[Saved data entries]
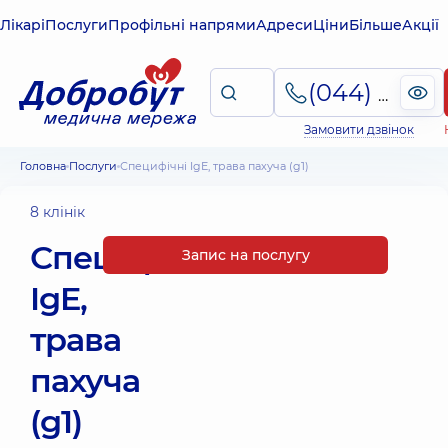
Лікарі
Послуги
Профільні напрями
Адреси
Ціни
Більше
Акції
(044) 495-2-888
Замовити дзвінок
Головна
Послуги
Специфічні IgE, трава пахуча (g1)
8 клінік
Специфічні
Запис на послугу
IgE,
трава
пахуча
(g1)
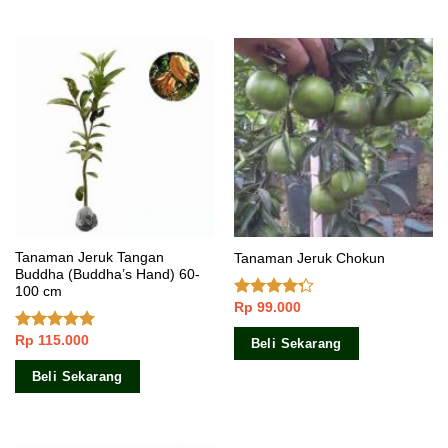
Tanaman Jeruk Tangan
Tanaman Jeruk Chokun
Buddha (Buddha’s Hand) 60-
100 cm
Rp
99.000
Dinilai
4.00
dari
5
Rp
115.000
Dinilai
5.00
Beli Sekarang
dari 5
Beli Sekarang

--

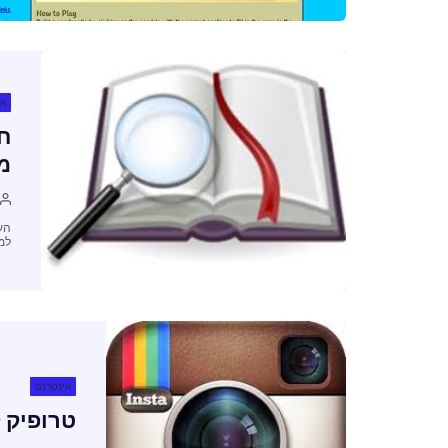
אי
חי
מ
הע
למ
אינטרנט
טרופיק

- _What is expected_
A copy of each line in the data above that holds the string "пахуча" is needed.

- _Final answer_
Специфічні IgE, трава пахуча (g1)
пахуча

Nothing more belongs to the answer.